Bus stops are ubiquitous up and down the corridor, meaning many stretches of the street fall within 25 feet of one. Of particular note is the area on Third near Pike and Pine streets — known as the Blade to many — that is both a hub for transit access and a gathering place for people buying and selling drugs or other merchandise. The curbs of the long blocks on Third are mostly painted red and yellow and reserved for buses.
Third Avenue is the city’s main thoroughfare for buses and one of the country’s busiest, with close to 300 buses passing through per hour. Cars and other unpermitted vehicles are barred from using the street between 6 a.m. and 7 p.m. every day.
Harrell has made it known he intends to reshape Third Avenue, as well as 12th Avenue South and South Jackson Street in Little Saigon International District, into a more tourist- and foot-traffic-friendly area — a goal set by many mayors before.
This month, he forecast that transit would play a role in his vision for Third, saying the city was considering closing some bus stops. “We will be working with partners in Metro on solutions to what we’re seeing and hearing from the riders and the residents of downtown Seattle, including improved transit access,” he said during a news conference with local law enforcement.
In recent days, a mobile police precinct van has set up shop on Third. The street was only sparsely populated Wednesday morning, a change from weeks prior when the sidewalks doorways were often crowded with people. In addition to the van, police cruisers drove up and down the street, flashing lights and pulling over to talk with people on the sidewalk. Officers in pairs strolled up and down the sidewalks, while police on bicycles circled the block.
The now-delayed move toward transit-based enforcement comes following ongoing discussions among downtown interest groups, businesses, law enforcement and government representatives.
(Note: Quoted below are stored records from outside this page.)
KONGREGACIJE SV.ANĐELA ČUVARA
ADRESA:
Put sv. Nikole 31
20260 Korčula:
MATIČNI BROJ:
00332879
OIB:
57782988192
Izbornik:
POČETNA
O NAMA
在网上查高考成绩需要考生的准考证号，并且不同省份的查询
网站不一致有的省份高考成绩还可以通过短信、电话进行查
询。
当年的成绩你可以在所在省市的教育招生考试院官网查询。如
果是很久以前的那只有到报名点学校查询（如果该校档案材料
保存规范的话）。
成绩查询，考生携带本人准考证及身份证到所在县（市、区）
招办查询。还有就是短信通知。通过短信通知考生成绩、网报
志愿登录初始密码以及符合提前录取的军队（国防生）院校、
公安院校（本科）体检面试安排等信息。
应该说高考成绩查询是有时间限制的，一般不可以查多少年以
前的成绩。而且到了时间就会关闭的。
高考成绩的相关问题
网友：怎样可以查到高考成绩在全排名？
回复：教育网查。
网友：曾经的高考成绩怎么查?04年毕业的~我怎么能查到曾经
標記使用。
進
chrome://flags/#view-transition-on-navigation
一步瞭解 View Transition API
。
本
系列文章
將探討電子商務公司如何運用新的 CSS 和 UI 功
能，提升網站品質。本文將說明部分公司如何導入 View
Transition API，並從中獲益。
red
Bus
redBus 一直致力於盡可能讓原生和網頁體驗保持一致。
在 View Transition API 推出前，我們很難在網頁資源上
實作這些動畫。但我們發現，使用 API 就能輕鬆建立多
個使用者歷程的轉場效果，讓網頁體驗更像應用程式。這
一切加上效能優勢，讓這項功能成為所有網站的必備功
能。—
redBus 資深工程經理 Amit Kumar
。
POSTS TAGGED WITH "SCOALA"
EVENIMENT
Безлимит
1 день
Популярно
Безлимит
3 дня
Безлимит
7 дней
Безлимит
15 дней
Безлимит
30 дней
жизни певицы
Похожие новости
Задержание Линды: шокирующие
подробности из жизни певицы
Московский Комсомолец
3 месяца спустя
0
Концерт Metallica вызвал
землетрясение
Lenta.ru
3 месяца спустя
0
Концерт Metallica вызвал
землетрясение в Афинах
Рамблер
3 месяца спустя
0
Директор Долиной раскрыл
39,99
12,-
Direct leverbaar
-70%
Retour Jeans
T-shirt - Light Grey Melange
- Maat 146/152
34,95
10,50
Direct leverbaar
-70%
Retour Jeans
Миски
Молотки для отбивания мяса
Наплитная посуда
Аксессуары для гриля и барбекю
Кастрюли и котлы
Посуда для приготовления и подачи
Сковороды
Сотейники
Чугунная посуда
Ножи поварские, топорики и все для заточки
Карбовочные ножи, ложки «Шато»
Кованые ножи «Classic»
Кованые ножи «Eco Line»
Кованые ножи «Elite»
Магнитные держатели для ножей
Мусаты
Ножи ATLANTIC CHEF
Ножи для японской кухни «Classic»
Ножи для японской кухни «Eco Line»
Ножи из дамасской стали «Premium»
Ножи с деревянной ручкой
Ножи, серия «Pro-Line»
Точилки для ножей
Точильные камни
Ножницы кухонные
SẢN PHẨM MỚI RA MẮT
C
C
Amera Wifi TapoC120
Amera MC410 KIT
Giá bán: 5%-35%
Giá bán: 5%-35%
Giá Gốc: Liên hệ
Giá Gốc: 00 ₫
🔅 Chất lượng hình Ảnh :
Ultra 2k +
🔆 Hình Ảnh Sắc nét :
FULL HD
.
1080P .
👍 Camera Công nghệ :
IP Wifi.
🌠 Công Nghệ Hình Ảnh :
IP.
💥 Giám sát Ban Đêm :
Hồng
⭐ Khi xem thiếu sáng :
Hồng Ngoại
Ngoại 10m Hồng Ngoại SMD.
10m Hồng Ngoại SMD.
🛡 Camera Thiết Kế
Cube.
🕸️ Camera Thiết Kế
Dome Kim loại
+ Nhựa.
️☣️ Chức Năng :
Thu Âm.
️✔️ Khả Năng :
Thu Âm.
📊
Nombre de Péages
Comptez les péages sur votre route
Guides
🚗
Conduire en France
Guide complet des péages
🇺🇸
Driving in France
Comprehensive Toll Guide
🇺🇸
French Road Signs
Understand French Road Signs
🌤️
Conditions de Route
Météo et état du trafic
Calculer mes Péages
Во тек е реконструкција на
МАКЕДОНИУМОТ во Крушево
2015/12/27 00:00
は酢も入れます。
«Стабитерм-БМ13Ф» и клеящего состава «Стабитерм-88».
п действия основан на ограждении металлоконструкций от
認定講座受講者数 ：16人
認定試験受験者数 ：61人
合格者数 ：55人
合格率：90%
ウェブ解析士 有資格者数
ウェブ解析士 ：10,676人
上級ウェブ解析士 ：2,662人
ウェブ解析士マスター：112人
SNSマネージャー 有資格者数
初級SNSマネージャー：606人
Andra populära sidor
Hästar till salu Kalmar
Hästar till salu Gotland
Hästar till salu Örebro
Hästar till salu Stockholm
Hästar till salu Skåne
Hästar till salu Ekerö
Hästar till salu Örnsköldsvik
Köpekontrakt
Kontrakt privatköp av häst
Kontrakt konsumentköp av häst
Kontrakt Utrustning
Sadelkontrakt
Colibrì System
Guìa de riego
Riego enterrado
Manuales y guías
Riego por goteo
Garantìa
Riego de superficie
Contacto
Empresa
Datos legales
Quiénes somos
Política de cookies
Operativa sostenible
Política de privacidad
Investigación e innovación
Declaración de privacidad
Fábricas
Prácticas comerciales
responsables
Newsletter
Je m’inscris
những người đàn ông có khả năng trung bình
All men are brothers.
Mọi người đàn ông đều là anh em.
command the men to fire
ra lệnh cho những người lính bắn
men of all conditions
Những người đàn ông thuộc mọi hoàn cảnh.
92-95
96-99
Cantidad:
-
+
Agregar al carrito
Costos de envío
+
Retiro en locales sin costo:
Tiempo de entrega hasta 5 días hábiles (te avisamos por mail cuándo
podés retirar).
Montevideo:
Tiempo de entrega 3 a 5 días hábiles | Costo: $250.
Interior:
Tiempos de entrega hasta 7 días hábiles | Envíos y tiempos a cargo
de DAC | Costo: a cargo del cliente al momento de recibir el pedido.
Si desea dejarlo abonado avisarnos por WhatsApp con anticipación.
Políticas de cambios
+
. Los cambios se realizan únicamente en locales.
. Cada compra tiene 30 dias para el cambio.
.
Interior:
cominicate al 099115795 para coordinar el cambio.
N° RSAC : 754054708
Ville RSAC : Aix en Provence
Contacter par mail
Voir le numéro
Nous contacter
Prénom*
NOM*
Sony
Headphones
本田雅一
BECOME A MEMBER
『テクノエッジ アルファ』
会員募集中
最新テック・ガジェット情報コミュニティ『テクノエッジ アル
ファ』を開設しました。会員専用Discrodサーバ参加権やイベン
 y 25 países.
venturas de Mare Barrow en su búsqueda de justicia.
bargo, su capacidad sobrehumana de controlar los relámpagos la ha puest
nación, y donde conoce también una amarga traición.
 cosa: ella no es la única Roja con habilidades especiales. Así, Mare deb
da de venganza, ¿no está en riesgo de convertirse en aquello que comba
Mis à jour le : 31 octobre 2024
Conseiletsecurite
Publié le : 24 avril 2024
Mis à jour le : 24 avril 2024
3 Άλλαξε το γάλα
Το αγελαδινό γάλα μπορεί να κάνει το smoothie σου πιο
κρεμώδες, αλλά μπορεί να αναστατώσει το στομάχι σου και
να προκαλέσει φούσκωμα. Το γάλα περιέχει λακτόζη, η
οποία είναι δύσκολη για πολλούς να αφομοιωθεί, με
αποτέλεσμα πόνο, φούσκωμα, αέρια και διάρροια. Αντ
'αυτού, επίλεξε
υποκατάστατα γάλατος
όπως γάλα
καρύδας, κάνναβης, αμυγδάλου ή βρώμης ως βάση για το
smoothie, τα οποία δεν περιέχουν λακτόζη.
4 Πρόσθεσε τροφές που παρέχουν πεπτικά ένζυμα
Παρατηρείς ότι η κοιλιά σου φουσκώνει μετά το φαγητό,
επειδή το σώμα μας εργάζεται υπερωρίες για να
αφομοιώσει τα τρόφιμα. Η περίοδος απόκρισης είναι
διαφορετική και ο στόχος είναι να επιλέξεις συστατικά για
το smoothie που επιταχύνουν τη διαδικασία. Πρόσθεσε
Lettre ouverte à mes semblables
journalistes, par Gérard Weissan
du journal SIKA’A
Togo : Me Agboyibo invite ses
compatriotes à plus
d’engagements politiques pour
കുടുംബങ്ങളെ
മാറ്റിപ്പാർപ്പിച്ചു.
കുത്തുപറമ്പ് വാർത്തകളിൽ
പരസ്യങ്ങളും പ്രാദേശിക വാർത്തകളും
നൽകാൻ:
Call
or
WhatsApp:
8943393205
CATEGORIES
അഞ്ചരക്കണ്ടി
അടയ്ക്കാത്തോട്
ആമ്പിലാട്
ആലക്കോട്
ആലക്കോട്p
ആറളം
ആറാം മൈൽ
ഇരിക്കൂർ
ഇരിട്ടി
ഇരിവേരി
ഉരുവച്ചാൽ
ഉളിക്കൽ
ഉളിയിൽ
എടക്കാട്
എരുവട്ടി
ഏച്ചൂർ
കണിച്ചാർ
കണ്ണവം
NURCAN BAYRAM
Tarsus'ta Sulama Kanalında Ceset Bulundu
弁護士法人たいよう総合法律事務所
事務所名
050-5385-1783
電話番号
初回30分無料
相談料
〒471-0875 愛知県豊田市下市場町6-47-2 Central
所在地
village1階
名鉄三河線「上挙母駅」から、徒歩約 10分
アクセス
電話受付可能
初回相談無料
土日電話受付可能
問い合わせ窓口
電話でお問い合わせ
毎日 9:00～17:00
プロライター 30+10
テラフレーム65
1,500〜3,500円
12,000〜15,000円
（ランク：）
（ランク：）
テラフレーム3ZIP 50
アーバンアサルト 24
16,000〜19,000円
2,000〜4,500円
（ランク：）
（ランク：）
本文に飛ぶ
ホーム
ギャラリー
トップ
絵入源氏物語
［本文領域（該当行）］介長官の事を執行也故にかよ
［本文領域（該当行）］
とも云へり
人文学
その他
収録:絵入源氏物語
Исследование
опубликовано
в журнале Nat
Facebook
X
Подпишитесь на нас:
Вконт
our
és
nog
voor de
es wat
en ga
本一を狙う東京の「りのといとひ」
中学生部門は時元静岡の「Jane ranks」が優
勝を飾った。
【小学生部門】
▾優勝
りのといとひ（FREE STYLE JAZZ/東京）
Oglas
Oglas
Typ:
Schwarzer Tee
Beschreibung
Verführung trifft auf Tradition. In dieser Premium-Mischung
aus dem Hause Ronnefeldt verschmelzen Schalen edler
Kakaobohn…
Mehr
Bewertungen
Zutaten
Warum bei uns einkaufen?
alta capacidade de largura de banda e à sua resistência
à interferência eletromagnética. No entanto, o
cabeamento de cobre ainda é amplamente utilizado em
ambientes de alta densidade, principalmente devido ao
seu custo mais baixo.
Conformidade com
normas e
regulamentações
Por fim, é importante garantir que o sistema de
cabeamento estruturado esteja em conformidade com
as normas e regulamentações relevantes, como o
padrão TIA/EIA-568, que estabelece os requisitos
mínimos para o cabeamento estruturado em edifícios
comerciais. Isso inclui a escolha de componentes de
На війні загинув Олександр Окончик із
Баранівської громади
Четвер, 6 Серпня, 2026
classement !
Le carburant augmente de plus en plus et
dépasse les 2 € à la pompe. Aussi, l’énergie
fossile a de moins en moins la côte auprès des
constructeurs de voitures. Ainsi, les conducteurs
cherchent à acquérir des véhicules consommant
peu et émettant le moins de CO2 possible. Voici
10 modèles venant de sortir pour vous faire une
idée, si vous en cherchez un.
During a video meeting last Thursday, members of the Seattle Police Department, King County Sheriff’s Office and King County Metro Transit police met with representatives from the Downtown Seattle Association, Amazon, Moneytree, McDonald’s and others with a vested interest in the state of Third Avenue.
“As I understand, they’re looking at creating one long bus stop along Third Avenue and then enforcing the rules and regulations surrounding behavior in a bus stop,” said David Santillanes, who owns the McDonald’s on Third and Pine and attended Thursday’s meeting.
Santillanes said he supports any effort to “restore civility” to the area. “We’re all about, How do we create a safe environment and welcoming environment to everyone?” he said.
Olga Sagan, who recently closed her Piroshky Piroshky bakery on Third, has also participated in recent conversations with police. As she understood the discussion, the transit-oriented enforcement is a way to “try to find a loophole for the city or the police to do their job.”
On the future of Third, she said, “The best path forward is for people to start caring about it — recognizing we have a problem and working collaboratively with all the parts of government.”
Third Avenue became primarily a bus corridor in 2018, when car traffic was restricted to nighttime hours — part of an effort to improve transit flow as the Alaskan Way Viaduct came down. The city first began banning vehicle traffic in the mornings and evenings in 2005, as the bus tunnel underwent retrofits for light rail.
In a 2018 report on Third Avenue, the Downtown Seattle Association raised concerns about the street being reserved mostly for transit, arguing it made the area unfriendly to pedestrians.
In the recent meetings on Third Avenue, the possibility of allowing more vehicle traffic onto Third was raised, according to several people who attended. But Sagan of Piroshky Piroshky said that was the wrong focus.
“I don’t think it’s the problem,” she said, “and it might even create more danger.”